The analog data storage 20 includes a plurality of condensers, stores analog data input through the sampling and holding unit 50, and transmits the data to the decoder 10 under the control of the controller 40.
The controller 40 controls the first switch 30 according to a predetermined clock signal CLK input from an external source to stores an analog input signal sampled and held by the sampling and holding unit 50 in the analog data storage 20.
The sampling and holding unit 50 samples and holds the analog input signal according to a clock signal CLK having the clock frequency as the clock signal CLK input to the controller 40.
The conventional circular Viterbi decoder does not need to store an output value of each cell doe in an additional memory and thus does not need to include additional hardware. Also, the conventional circular Viterbi decoder applies a predetermined trigger signal to each cell, senses a variation in a lastly output pulse, and performs decoding. Thus, the conventional circular Viterbi decoder does not require a back-tracking process. As a result, decoding time is reduced.
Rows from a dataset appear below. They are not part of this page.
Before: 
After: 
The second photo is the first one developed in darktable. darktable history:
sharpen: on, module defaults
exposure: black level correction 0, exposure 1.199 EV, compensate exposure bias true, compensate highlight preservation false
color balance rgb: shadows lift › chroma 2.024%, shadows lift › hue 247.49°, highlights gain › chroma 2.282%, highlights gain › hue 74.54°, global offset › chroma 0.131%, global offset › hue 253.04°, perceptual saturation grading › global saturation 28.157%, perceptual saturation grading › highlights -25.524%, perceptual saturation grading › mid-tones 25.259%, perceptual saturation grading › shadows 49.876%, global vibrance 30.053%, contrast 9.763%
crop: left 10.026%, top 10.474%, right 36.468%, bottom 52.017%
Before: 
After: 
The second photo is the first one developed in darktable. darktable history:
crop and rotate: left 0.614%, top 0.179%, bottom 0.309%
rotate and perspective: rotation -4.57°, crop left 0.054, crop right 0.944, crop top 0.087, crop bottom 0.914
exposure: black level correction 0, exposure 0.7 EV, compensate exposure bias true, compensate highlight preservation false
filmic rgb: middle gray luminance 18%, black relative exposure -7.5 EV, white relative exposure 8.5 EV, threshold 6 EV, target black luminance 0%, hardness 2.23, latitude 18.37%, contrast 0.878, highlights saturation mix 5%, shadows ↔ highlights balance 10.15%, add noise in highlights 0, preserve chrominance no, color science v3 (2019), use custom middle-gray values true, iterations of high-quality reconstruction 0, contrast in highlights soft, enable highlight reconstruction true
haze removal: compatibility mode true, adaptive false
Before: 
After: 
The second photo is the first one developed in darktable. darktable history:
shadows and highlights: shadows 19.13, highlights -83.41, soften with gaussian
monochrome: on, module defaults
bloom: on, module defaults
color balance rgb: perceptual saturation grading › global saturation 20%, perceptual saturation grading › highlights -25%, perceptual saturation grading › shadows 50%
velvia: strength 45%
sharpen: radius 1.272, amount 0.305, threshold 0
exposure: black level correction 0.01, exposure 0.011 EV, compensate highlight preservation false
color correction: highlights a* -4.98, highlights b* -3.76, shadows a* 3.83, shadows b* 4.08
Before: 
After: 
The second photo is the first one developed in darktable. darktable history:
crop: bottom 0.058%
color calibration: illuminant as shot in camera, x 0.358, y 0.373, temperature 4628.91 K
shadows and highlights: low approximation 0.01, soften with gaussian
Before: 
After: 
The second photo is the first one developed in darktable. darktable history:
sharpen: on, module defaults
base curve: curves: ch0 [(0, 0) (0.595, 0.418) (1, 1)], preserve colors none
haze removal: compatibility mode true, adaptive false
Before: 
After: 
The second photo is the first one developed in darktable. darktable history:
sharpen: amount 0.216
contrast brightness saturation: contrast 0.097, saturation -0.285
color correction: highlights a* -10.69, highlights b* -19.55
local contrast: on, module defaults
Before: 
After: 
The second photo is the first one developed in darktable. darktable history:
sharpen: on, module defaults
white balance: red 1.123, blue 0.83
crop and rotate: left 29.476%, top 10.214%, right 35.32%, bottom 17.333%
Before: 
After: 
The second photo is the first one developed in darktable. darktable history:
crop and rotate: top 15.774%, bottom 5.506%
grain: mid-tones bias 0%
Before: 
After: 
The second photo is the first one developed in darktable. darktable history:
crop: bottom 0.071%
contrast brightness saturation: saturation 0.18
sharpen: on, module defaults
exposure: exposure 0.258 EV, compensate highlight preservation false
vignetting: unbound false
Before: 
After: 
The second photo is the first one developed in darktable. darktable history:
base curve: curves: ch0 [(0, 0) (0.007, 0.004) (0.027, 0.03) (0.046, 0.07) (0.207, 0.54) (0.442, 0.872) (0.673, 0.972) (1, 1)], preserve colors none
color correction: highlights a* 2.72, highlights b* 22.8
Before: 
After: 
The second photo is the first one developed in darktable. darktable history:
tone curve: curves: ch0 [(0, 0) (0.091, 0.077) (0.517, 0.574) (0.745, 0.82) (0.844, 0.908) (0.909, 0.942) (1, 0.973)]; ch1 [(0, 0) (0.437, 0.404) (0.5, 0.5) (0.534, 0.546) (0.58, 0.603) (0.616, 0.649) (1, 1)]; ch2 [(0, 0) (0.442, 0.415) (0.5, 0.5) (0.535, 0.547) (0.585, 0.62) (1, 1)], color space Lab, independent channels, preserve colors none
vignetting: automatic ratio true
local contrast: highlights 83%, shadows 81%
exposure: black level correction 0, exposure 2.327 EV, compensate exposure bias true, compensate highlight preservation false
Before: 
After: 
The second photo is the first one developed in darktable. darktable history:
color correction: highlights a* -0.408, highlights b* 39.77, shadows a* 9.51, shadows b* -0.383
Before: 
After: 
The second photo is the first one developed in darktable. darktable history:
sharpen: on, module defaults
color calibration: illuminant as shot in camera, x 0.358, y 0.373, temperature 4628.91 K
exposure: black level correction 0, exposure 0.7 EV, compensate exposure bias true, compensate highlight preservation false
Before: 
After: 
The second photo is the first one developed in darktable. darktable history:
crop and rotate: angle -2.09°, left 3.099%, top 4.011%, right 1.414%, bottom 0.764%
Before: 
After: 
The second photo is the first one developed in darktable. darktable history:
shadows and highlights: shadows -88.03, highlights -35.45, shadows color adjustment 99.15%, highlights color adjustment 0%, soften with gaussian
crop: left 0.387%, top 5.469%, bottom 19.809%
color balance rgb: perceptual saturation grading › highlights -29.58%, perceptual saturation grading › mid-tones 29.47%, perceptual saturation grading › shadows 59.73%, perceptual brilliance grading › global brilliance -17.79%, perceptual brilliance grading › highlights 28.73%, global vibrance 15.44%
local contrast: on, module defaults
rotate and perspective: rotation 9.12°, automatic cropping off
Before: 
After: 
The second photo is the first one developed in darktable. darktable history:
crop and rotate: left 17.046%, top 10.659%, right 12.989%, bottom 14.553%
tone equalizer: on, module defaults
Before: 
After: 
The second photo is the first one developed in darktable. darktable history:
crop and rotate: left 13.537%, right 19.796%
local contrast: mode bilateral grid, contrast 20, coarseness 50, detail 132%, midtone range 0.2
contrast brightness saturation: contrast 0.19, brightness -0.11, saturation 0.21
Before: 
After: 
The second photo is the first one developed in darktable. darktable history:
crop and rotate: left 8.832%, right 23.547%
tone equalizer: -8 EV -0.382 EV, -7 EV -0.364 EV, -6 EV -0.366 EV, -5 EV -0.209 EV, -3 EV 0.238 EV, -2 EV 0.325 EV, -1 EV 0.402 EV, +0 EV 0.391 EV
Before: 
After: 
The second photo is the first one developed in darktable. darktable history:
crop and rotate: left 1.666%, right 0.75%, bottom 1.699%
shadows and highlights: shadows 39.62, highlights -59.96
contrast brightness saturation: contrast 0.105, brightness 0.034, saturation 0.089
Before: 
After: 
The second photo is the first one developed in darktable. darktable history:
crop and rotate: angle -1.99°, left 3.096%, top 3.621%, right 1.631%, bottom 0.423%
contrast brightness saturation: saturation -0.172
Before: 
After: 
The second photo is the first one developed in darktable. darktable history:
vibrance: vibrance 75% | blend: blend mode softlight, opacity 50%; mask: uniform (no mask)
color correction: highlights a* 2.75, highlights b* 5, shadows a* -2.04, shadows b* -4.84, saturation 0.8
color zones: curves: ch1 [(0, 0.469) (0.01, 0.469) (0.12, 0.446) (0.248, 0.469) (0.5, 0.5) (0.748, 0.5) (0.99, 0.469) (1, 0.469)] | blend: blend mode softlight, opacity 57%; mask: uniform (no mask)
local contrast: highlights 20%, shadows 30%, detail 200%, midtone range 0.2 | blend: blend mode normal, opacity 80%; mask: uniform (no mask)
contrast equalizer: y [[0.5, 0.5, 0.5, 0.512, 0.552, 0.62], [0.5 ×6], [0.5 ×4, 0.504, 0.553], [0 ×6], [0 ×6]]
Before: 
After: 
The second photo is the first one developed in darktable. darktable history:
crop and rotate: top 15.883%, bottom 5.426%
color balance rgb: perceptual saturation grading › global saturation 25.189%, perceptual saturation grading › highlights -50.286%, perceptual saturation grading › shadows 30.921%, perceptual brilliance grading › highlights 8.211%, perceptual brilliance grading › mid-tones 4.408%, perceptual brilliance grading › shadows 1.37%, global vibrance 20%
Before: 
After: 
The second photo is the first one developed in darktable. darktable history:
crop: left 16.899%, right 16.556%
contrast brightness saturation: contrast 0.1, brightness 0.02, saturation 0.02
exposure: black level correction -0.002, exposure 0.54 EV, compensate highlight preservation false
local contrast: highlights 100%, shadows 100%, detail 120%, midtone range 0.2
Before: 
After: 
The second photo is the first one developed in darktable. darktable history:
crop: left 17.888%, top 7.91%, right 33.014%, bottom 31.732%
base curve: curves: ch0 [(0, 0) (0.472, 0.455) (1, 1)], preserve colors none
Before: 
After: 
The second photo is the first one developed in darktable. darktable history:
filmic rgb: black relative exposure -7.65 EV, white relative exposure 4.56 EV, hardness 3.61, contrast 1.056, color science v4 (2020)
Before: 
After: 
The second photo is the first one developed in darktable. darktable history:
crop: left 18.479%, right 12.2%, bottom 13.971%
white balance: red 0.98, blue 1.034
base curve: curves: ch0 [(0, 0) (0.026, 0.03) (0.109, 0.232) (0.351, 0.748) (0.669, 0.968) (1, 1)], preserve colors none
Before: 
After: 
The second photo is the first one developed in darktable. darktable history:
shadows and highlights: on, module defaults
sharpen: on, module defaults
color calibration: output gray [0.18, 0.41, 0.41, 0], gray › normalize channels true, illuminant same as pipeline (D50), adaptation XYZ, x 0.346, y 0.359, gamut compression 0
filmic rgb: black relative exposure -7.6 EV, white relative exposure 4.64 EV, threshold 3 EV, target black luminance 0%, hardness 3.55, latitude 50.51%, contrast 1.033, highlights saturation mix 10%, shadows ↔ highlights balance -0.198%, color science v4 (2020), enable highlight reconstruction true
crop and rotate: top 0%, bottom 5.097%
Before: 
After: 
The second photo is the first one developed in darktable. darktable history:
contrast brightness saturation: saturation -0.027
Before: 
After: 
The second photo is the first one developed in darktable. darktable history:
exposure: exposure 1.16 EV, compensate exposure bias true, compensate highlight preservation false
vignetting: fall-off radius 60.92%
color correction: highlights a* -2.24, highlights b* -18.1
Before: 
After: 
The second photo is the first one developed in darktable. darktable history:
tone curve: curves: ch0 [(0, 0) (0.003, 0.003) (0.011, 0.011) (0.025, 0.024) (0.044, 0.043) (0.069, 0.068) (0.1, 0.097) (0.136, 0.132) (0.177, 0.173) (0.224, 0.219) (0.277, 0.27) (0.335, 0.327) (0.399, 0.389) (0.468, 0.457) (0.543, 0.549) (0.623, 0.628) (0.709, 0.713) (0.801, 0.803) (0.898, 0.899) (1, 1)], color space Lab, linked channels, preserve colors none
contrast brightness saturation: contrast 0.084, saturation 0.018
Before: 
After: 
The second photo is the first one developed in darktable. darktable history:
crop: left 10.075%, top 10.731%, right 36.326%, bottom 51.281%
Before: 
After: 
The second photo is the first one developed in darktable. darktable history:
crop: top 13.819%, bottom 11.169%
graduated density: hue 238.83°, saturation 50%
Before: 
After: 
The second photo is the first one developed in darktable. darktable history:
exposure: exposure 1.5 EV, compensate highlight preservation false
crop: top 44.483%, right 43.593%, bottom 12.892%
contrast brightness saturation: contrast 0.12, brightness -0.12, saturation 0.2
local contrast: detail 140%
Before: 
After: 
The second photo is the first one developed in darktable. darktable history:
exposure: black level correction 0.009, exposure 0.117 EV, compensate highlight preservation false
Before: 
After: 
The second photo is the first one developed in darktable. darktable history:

However, since the conventional circular Viterbi decoder adopts one sampling and holding circuit, the conventional Viterbi decoder cannot operate at a speed higher than a sampling speed at which the one sampling and holding circuit can precisely sample and hold an analog input signal. In other words, a decoding speed of the conventional circular Viterbi decoder is limited by the sampling speed of the sampling and holding circuit.